* _About this task_:
Copy out the lines below that hold the word "middle".

################

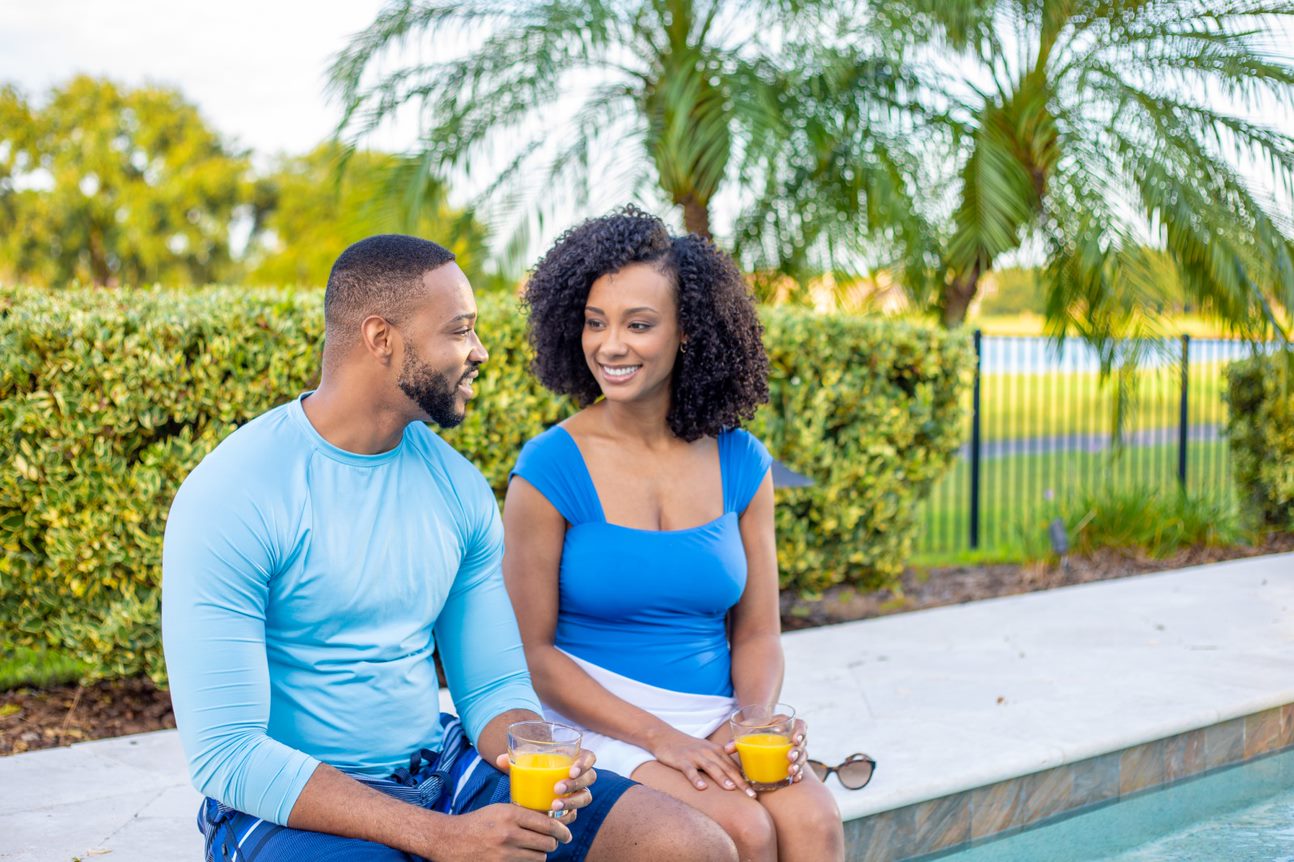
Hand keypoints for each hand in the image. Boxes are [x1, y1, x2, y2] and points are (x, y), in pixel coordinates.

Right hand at [424, 802, 573, 860]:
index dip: (561, 830)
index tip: (566, 834)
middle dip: (552, 843)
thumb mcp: (500, 810)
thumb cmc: (478, 822)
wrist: (449, 839)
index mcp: (511, 814)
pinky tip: (522, 857)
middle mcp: (509, 834)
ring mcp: (504, 854)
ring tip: (533, 850)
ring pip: (539, 858)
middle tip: (550, 843)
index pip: (547, 823)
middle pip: (547, 843)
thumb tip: (550, 818)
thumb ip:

################

* _Written answer_:
middle dip: (552, 843)
middle mcp: (509, 834)
middle tip: (550, 843)
middle pip: (547, 843)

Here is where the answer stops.